Regarding the nutrients, you're better off in general consuming the whole fruit, not just the juice. I'll look at oranges and apples. You can use the links and do the math to figure the same thing out for the other items, I imagine.
Orange vs Orange Juice
One medium orange (about 130g) contains 1.2g protein, 3.1g fiber, 116% daily value (DV) of Vitamin C, 8% DV thiamine, 10% DV folate, 7% DV potassium (K+), 5% DV calcium (Ca2+). (I am not including nutrients under 5% DV or sugars).
The juice of one medium orange (about 86g) contains 0.6g protein, 0.2g fiber, 72% DV Vitamin C, 5% DV thiamin, 6% DV folate, 5% DV K+, 1% DV Ca2+.
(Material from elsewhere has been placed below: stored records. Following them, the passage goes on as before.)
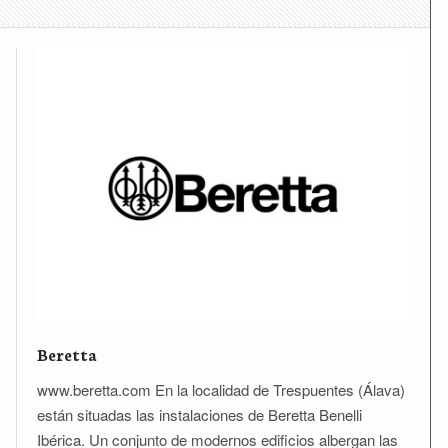
Beretta
www.beretta.com En la localidad de Trespuentes (Álava)
están situadas las instalaciones de Beretta Benelli
Ibérica. Un conjunto de modernos edificios albergan las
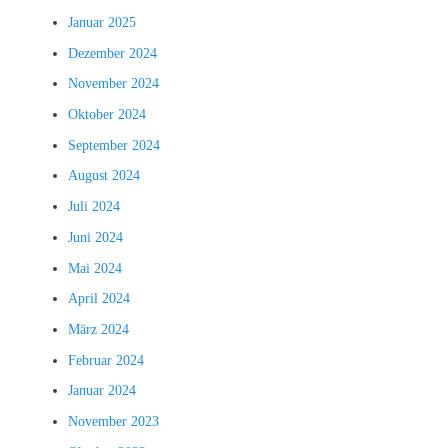
Januar 2025
Dezember 2024
November 2024
Oktober 2024
September 2024
August 2024
Juli 2024
Juni 2024
Mai 2024
April 2024
März 2024
Februar 2024
Januar 2024
November 2023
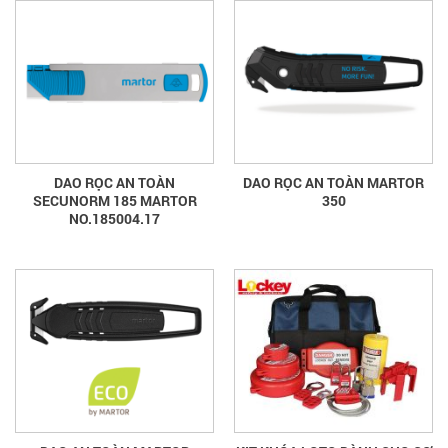
DAO RỌC AN TOÀN
DAO RỌC AN TOÀN MARTOR
SECUNORM 185 MARTOR
350
NO.185004.17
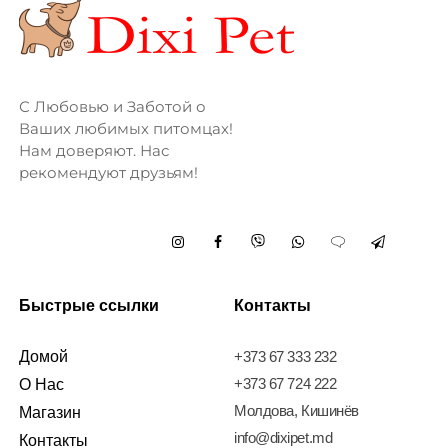
С Любовью и Заботой о
Ваших любимых питомцах!
Нам доверяют. Нас
рекомендуют друзьям!
Быстрые ссылки
Контакты
Домой
+373 67 333 232
+373 67 724 222
О Нас
Молдова, Кишинёв
Магазин
info@dixipet.md
Контакты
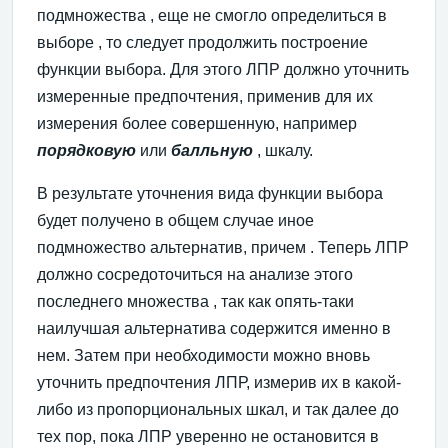
подмножества , еще не смогло определиться в
выборе , то следует продолжить построение
функции выбора. Для этого ЛПР должно уточнить
измеренные предпочтения, применив для их
измерения более совершенную, например
порядковую
или
балльную
, шкалу.
В результате уточнения вида функции выбора
будет получено в общем случае иное
подмножество альтернатив, причем . Теперь ЛПР
должно сосредоточиться на анализе этого
последнего множества , так как опять-таки
наилучшая альтернатива содержится именно в
нем. Затем при необходимости можно вновь
уточнить предпочтения ЛПР, измерив их в какой-
либо из пропорциональных шкал, и так далее до
тех пор, пока ЛПР уверенно не остановится в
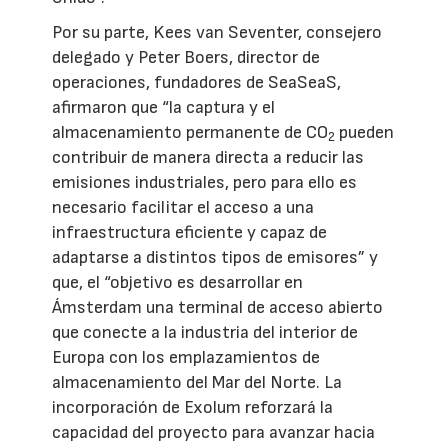
Por su parte, Kees van Seventer, consejero
delegado y Peter Boers, director de
operaciones, fundadores de SeaSeaS,
afirmaron que “la captura y el
almacenamiento permanente de CO
pueden
2
contribuir de manera directa a reducir las
emisiones industriales, pero para ello es
necesario facilitar el acceso a una
infraestructura eficiente y capaz de
adaptarse a distintos tipos de emisores” y
que, el “objetivo es desarrollar en
Ámsterdam una terminal de acceso abierto
que conecte a la industria del interior de
Europa con los emplazamientos de
almacenamiento del Mar del Norte. La
incorporación de Exolum reforzará la
capacidad del proyecto para avanzar hacia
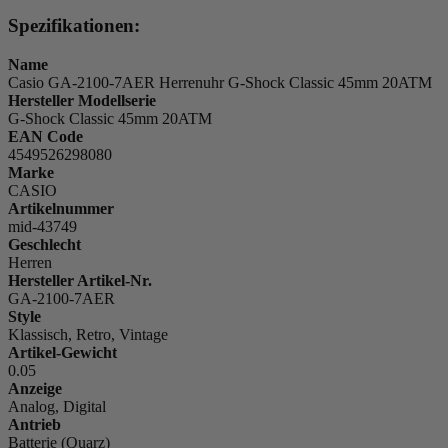
Spezifikationen:
Name
Casio GA-2100-7AER Herrenuhr G-Shock Classic 45mm 20ATM
Hersteller Modellserie
G-Shock Classic 45mm 20ATM
EAN Code
4549526298080
Marke
CASIO
Artikelnummer
mid-43749
Geschlecht
Herren
Hersteller Artikel-Nr.
GA-2100-7AER
Style
Klassisch, Retro, Vintage
Artikel-Gewicht
0.05
Anzeige
Analog, Digital
Antrieb
Batterie (Quarz)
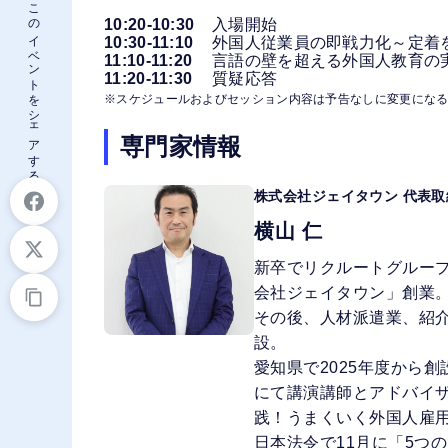
このイベントをシェアする
10:20-10:30
入場開始
10:30-11:10
外国人従業員の即戦力化～定着
11:10-11:20
言語の壁を超える外国人教育の
11:20-11:30
質疑応答
※スケジュールおよびセッション内容は予告なしに変更にな
専門家情報
株式会社ジェイタウン 代表取
横山 仁
新卒でリクルートグループ
会社ジェイタウン」創業
その後、人材派遣業、紹介業
設。
愛知県で2025年度から
にて講演講師とアドバイザ
践！うまくいく外国人雇
日本法令で11月に「5つ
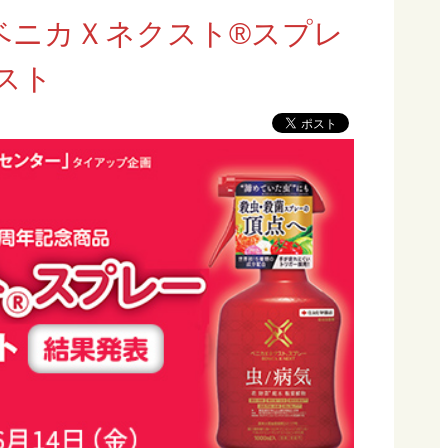
ベニカＸネクスト®スプレ
スト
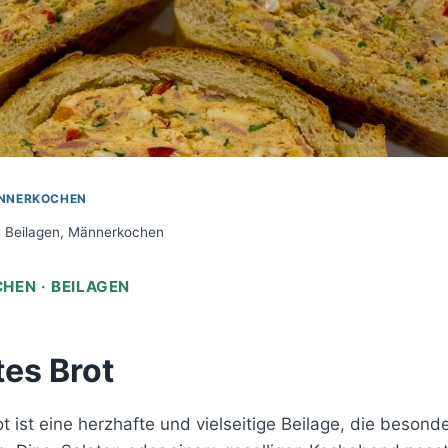
NNERKOCHEN
Beilagen
,
Männerkochen
EN · BEILAGEN
tes Brot
ot ist eine herzhafte und vielseitige Beilage, die besond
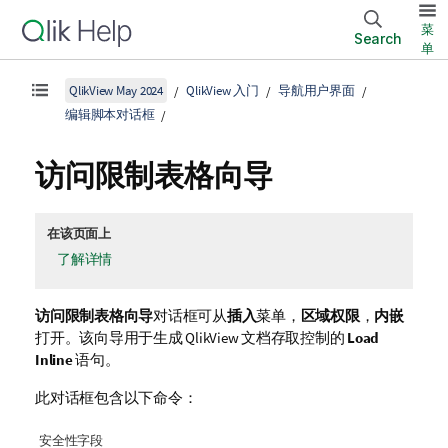
菜
Search
单
QlikView May 2024
QlikView 入门
导航用户界面
编辑脚本对话框
访问限制表格向导
在该页面上
了解详情
访问限制表格向导
对话框可从
插入
菜单，
区域权限
，
内嵌
打开。该向导用于生成 QlikView 文档存取控制的
Load
Inline
语句。
此对话框包含以下命令：
安全性字段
So by not including the pulp, you miss: 0.6g protein, 2.9g fiber, 44% DV vitamin C, 3% DV thiamin, 4% DV folate, 2% DV K+, and 4% DV Ca2+.
Apples vs. Apple juice
One medium apple with skin (about 180g) contains 0.5g protein, 4.4g fiber, 14% DV vitamin C, 5% DV vitamin K, 6% DV K+.
The juice of one medium apple (about 120g) contains 0.1g protein, 0.2g fiber, 1% DV vitamin C, no vitamin K, 3% DV K+.
Again, if you consume just the juice with no pulp or skin, you miss: 0.4g protein, 4.2g fiber, 13% DV vitamin C, 3% DV K+, and all 5% DV of the vitamin K.
The pulp and rinds of fruits and vegetables contain different amounts of nutrients than the flesh. This is more true in fruits like apples and oranges than in carrots and beets. Carrots and beets don't have a 'rind' and have brightly-colored flesh and juice, while an apple has certain nutrients that can only be found in the skin. In particular, if you drink only the juice you'll miss most of the fiber and protein.
Overall, you do get more nutrients consuming the whole thing - consider blending instead of juicing, maybe. Quality is subjective, so I won't address it.